Kasr-ı salât sebeb-i meşruiyeti âyet-i kerimedeki sarahate nazaran düşmandan havf olmuş iken, meşakkati mûcib olması dolayısıyla her sefer-i tavilde meşru kılınmıştır.
Ebû Hanife’ye göre azimet, diğer eimmeye göre ruhsattır. Bu kasr, yalnız öğle, ikindi, yatsı namazlarına mahsustur. İkâme-i seferiyet müddeti hükmü 18-19 diyenler vardır. Fakat 15 gün tercih edilmiştir. 15 gün ikâmete niyet eden seferiyetten çıkar. Lâkin ikâme niyet etmeksizin kalacağı günler 15 günü geçerse ebeden misafir sayılır. Tabii ikâmete karar verinceye kadar.
Müslim’in; Ya’lâ ibn-i Ümeyye’nin (ra) bu meselenin cihet-i fıkhîyyesini Ömer (ra) ile müzakere ettikleri bir rivâyetinin son kısmında Fâruk-ı A’zam: “Bu senin şaştığın şeye vaktiyle ben de şaşmıştım da Resûlullah’a (sav) sormuştum. Cevaben: Bu Allah’ın size ettiği bir sadakadır. Allah’ın sadakalarını kabul ediniz, buyurdu.” demiş.
Kasr-ı salâtın vakti: Şehirden çıkmamış bulunan yolcu vakit namazını itmâm ile kılmak gerektir. Şehrin binaları tecavüz edilmedikçe kasra başlanmaz.

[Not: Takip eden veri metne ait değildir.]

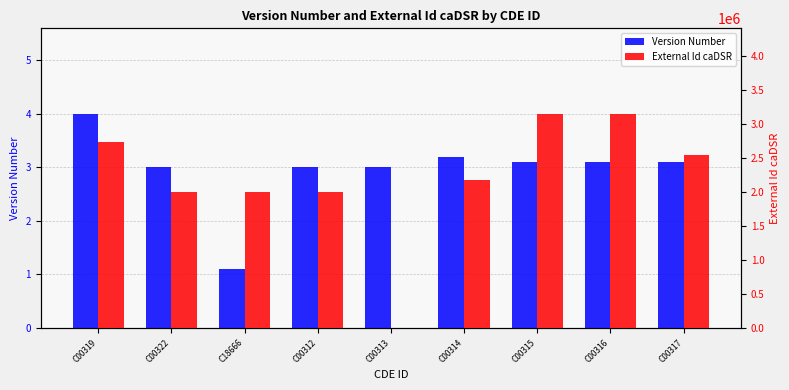

Where is External Id caDSR nearest to the value 1572789?

C18666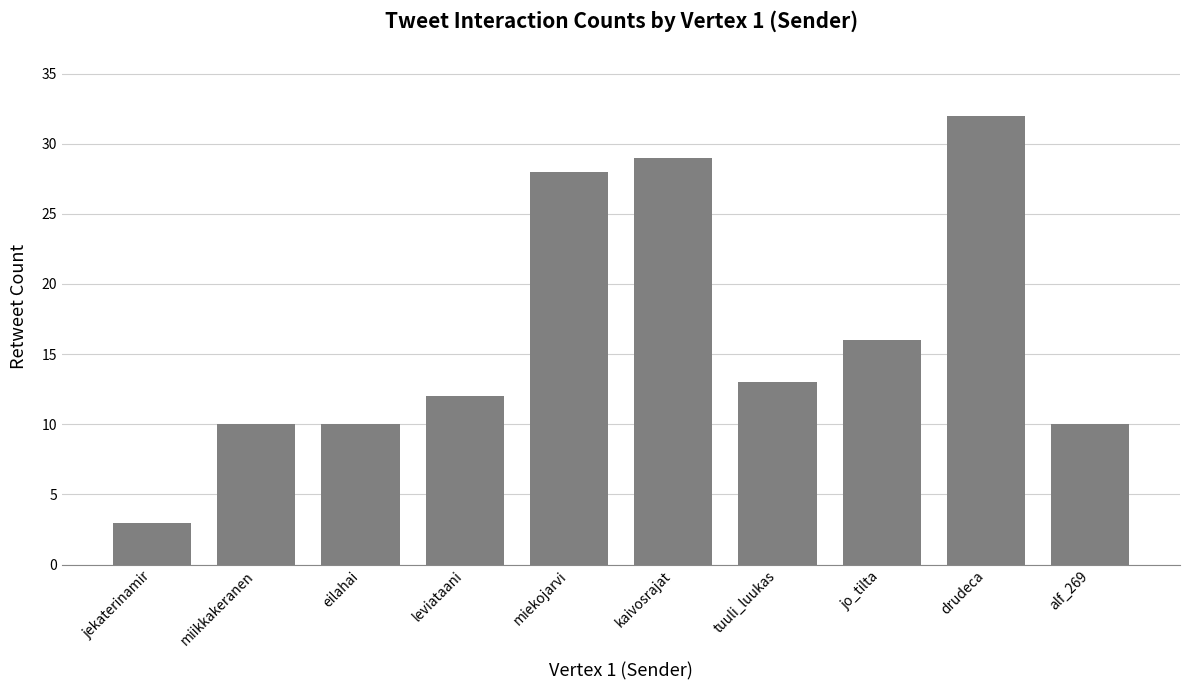

What is the smallest value displayed?

3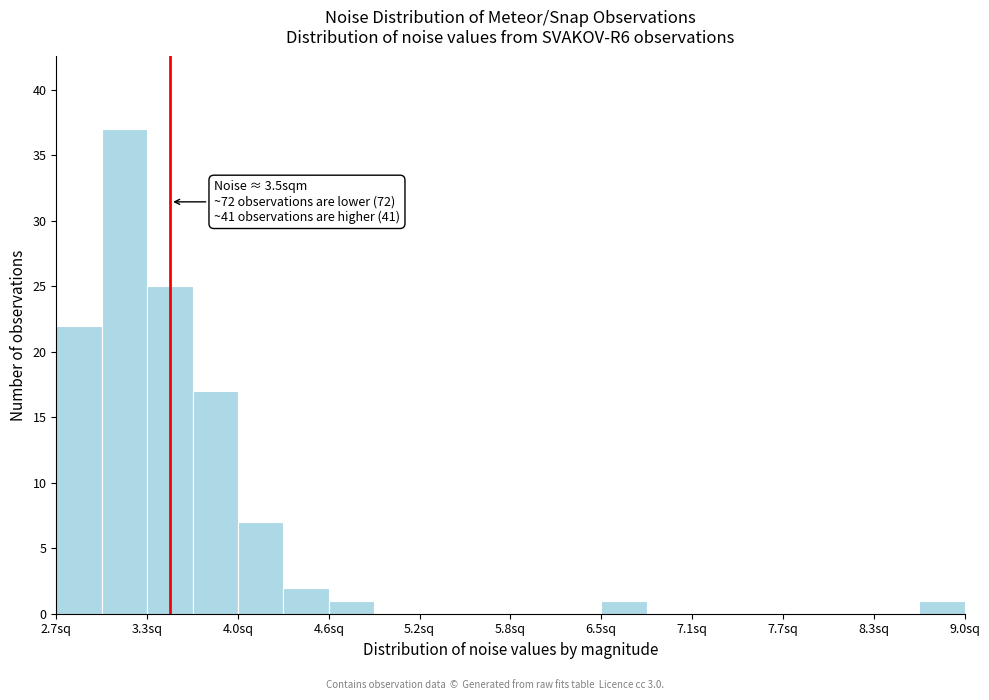

Around what value on the x-axis is the tallest bar? Give the approximate position of its centre, as read against the axis.

3.2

Dâbbe üzerinde teneffül eden musallinin dizgini tutması ve ayaklarını tahrik etmesi de câizdir. Yalnız tekellüm etmez. Sağına soluna iltifat etmez. Yalnız sücûdda rükûdan ziyade eğilir, o kadar. Devede, atta, merkepte, katır üzerinde namaz kılmanın mahzuru yoktur. Seferde de tatavvu’ kılınır. Çok fazilete nâil olunur. Ekser ehl-i ilmin kavli böyledir.
Nafile kaydından ferâiz namazı hariç kalır. Yürüyüş hâlinde ve hayvan üzerinde iken farz namazı kılınmaz. Nezir ile cenaze namazları da farz olduklarından dâbbe üzerinde kılınmazlar. Farzda kıble olan Kâbe-i Muazzama cihetinden inhirâf câiz olmadığı gibi, dâbbe üzerinde kılınan tatavvu’da da dâbbenin teveccüh ettiği cihetten -velev Kâbe cihetine doğru çevrilse dahi- inhirâf câiz değildir. Zira bu tatavvuun kıblesi menzil-i maksud ciheti olmuştur.